Woodinville-native Dua Khan has been highly aware of the vulnerability of medicine ever since she discovered a tumor in her breast as an undergraduate at the University of Washington.
One night, following a lecture on the cancer cycle, Khan was reciting her notes in the shower when she found the lump. She was 20 years old at the time, and cancer was only on her mind because of an impending exam.
“I think what really scared me was waiting for the results and knowing this could happen at any time,” she said. “I didn't expect it. I just realized how vulnerable we all are and that health is really fleeting. I guess you don't know until something happens.”
Fortunately, the tumor was benign. Khan said this experience pushed her to learn more about the patient-doctor relationship and the importance of forming a connection with those facing difficult health issues.
Studying medicine was not always a dream for Khan. After participating in DECA at Woodinville High School (class of 2014), she was convinced business and entrepreneurship were in her future. But when she took a biology class as part of an undergraduate requirement, everything changed.
Khan said she was fascinated by how the human body works, especially the molecular biology behind how DNA is made and repaired. Additionally, she found interest in restorative justice, which she shared in a presentation at a national conference this past fall.

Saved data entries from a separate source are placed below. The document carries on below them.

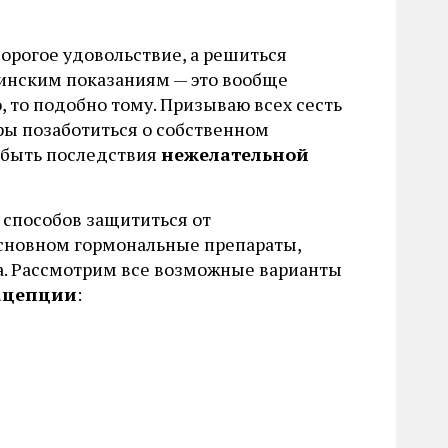
дорогое удовольствие, а решиться
ицинским показаниям — это вообще
, то подобно тому. Призываю всех сесть
бры позаботиться о собственном
т быть последствия
нежелательной
 способов защититься от
 основном гормональные препараты,
а. Рассмотрим все возможные варианты
ацепции
: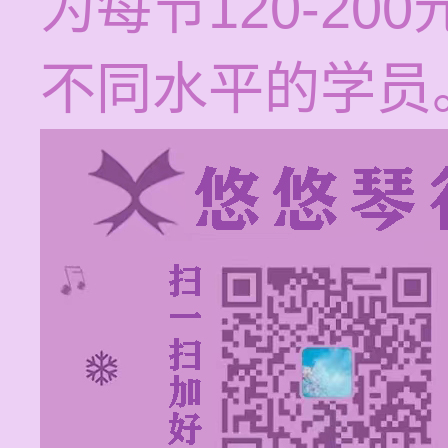
为每节120-2
不同水平的学员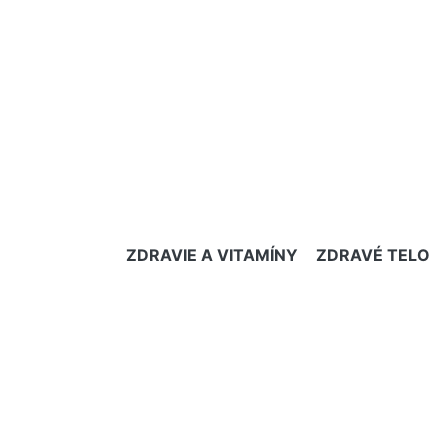
ZDRAVIE A VITAMÍNY
ZDRAVÉ TELO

“I knew I liked science, but I didn't know I'd like it that much,” she said.
As a result, Khan started volunteering in hospice at Evergreen Health in Kirkland. She said the opportunity pushed her to actually pursue medicine, while applying it to help people be more comfortable with difficult things like death and bad health.
This led her to volunteer at a free pop-up healthcare clinic at her mosque in Redmond. At the time, she said, there was an influx of Syrian refugees to Seattle and people were experiencing language barriers, financial barriers and physical barriers. Khan, who can speak the Pakistani language of Urdo, would help with translation to create a welcoming space for conversation.

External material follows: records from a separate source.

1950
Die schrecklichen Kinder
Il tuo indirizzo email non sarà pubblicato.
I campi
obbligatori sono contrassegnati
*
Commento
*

“Especially in hospice and in the clinic, it's not easy to open up about your health and be vulnerable to a stranger,” she said.
Khan said she is most interested in geriatric and palliative medicine, which typically involves older patients. People at the end of their life are dealing with a wide array of problems and emotions, she noted, such as issues with mental health and physical movement, financial troubles, family struggles and even spiritual concerns.
She is especially interested in the interdisciplinary aspect of hospice care when dealing with older patients and refugees. She said managing social situations and understanding patient history is beneficial when dealing with all people.
Now, as a second-year medical student at Pacific Northwest University of Health Sciences in Yakima, Khan aims to help underserved populations receive the health care they deserve. As the executive president of PNWU’s student government, she serves as the voice for her fellow medical students.
She said her experience with DECA gave her the confidence to present herself to patients and other doctors. In practicing medicine, Khan said, she learned it is also a form of business.
With plans to graduate from PNWU in 2023, she hopes to move back to the Woodinville area and establish a free healthcare clinic. Khan said she wants to continue helping underserved populations, which includes the elderly, refugees and those without healthcare.